● **Questions**
**1.** Read the article on Dow's acquisition of Rohm and Haas and decide whether each statement below agrees with it. Answer yes or no for each, and quote the deciding words from the article. (a) Rohm and Haas had sales of $9.6bn in 2008. (b) Dow began the litigation between the two companies. (c) Under the restructured deal, Dow pays the equivalent of $63 per share in cash.
**2.** From the article on Dow's acquisition of Rohm and Haas, extract word for word everything from "Dow (which had" down to "chemical vapor deposition.".

Settlement agreed to close Dow’s acquisition of Rohm and Haas

The acquisition of Rohm and Haas Company of Philadelphia, PA by Dow Chemical Company of Midland, MI (announced last July) has been agreed for 1 April. The agreement resolves the litigation initiated by Rohm and Haas against Dow on 26 January with a resolution that is described as beneficial to both parties.

Dow (which had sales of $58bn in 2008 and 46,000 staff) reckons that the acquisition of Rohm and Haas (which has sales of $9.6bn in 2008) will make it the world’s leading specialty chemical and advanced materials company, combining the two organizations’ best-in-class technologies, broad geographic reach and industry channels to create a business portfolio with significant growth opportunities.

In particular, Dow says that Rohm and Haas provides an excellent position in industry segments that are poised for significant growth given long-term market trends, notably in the electronic materials market. Rohm and Haas's Electronic Materials division includes microelectronics technologies, such as providing precursors for metalorganic chemical vapor deposition.

“Rohm and Haas is a strong operational and strategic fit for Dow and is a critical component of the company’s long-term transformational strategy,” says Dow chairman & CEO Andrew N. Liveris.

Rohm and Haas’s two largest shareholders have agreed to purchase $2.5bn of perpetual preferred equity issued by Dow. Also, one of the shareholders, the Haas Family Trusts, has agreed (at Dow's option) to make an investment in an additional $500m of Dow’s equity. These equity investments substantially reduce the debt financing required to fund the acquisition. Dow has restructured the transaction to essentially pay the equivalent of $63 per share in cash, and $15 per share in face value of preferred equity securities.

● **Data for review**

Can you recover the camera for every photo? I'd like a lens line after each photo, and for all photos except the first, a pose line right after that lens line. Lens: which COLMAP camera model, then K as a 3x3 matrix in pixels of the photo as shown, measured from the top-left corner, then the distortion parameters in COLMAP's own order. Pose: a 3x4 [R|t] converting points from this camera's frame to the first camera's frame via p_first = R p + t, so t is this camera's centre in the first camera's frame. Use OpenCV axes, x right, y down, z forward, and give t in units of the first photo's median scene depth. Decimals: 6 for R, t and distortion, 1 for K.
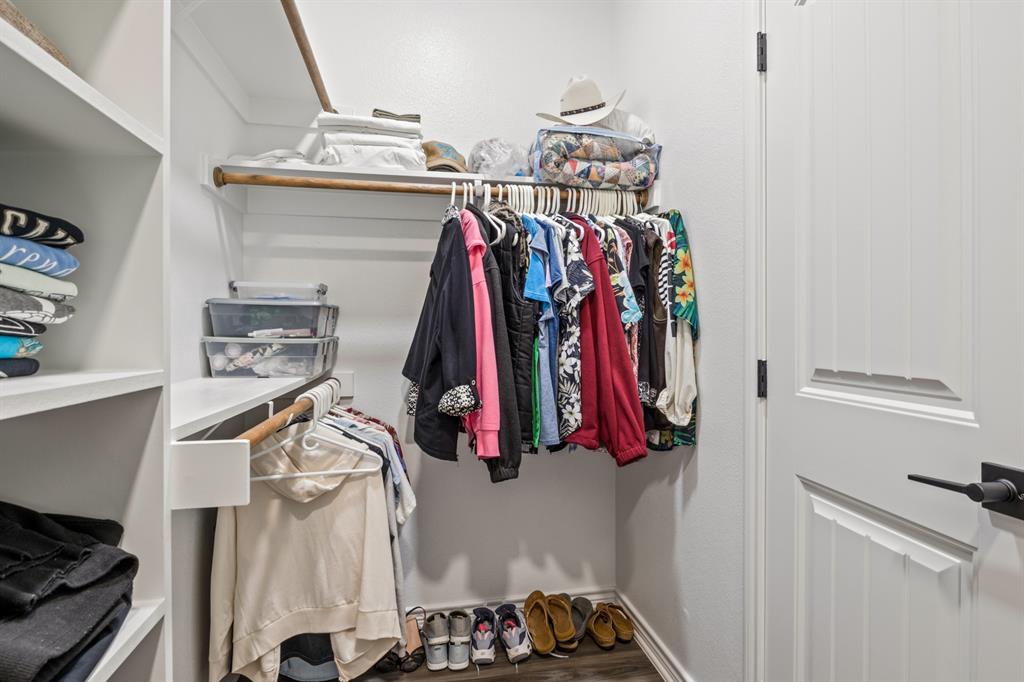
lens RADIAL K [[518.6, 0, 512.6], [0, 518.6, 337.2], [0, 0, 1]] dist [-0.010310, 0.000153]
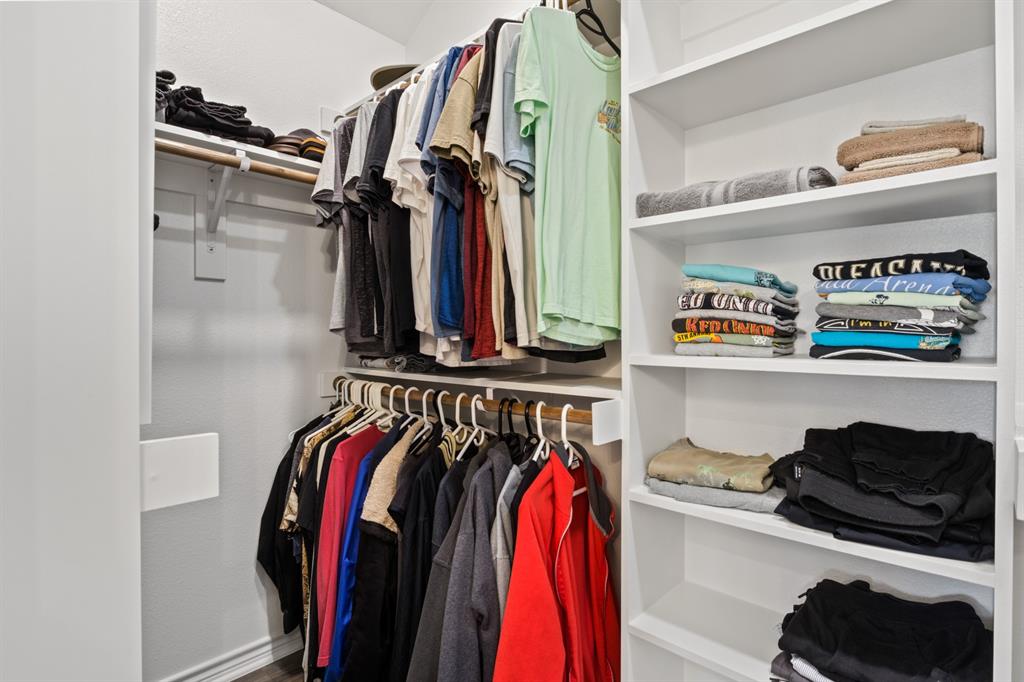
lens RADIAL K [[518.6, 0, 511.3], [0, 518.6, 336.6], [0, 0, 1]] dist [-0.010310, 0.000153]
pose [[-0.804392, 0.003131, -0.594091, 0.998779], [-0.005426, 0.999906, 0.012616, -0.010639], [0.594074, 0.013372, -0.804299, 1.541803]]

...

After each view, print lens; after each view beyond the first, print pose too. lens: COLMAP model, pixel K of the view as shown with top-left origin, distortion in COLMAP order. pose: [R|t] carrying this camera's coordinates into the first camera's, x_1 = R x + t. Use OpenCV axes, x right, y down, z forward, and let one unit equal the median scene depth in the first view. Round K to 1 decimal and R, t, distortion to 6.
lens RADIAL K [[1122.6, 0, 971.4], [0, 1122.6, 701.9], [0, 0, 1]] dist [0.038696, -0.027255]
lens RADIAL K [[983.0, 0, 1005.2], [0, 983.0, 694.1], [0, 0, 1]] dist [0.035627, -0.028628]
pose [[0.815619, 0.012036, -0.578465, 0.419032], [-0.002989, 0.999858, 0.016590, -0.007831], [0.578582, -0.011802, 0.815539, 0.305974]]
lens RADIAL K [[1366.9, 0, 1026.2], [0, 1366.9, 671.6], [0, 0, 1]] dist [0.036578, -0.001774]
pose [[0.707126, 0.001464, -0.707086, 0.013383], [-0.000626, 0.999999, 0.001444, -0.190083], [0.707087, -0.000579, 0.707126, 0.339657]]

● **Expected responses**
**1.**
(a) Yes: "which has sales of $9.6bn in 2008"
(b) No: "the litigation initiated by Rohm and Haas against Dow on 26 January"
(c) Yes: "essentially pay the equivalent of $63 per share in cash"

**2.**
Dow (which had sales of $58bn in 2008 and 46,000 staff) reckons that the acquisition of Rohm and Haas (which has sales of $9.6bn in 2008) will make it the world’s leading specialty chemical and advanced materials company, combining the two organizations’ best-in-class technologies, broad geographic reach and industry channels to create a business portfolio with significant growth opportunities.

In particular, Dow says that Rohm and Haas provides an excellent position in industry segments that are poised for significant growth given long-term market trends, notably in the electronic materials market. Rohm and Haas's Electronic Materials division includes microelectronics technologies, such as providing precursors for metalorganic chemical vapor deposition.